-- INFORMATION SHOWN follows --
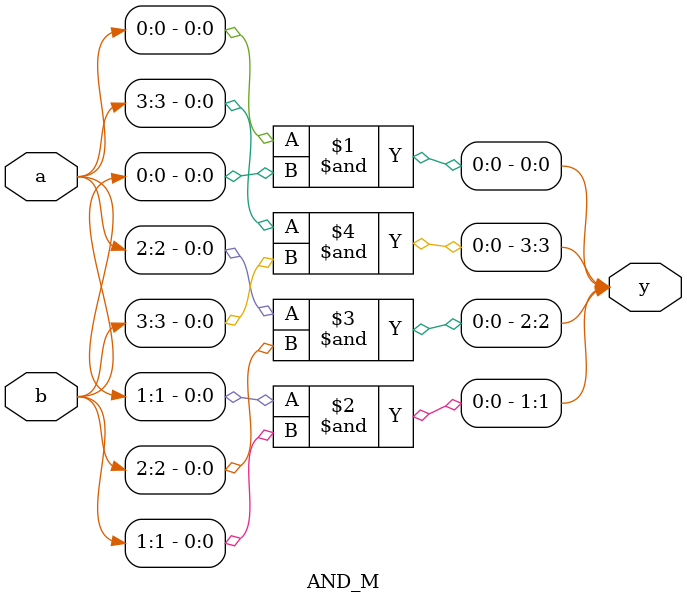
<source format=sv>
module AND_M #(
  parameter N = 4 
)
(
  input [N-1:0] a,
  input [N-1:0] b,
  output [N-1:0] y
);

  genvar i;
  
  generate 
    for(i=0; i<N; i=i+1) begin : and_op
      and and_gate(y[i], a[i], b[i]);
    end
  endgenerate
  
endmodule
</source>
-- INFORMATION SHOWN concluded --
* [WHAT IS NEEDED]
Please repeat every record exactly, leaving the pictures out.

* [EXERCISE OUTPUT]
<source format=sv>
module AND_M #(
  parameter N = 4 
)
(
  input [N-1:0] a,
  input [N-1:0] b,
  output [N-1:0] y
);

  genvar i;
  
  generate 
    for(i=0; i<N; i=i+1) begin : and_op
      and and_gate(y[i], a[i], b[i]);
    end
  endgenerate
  
endmodule
</source>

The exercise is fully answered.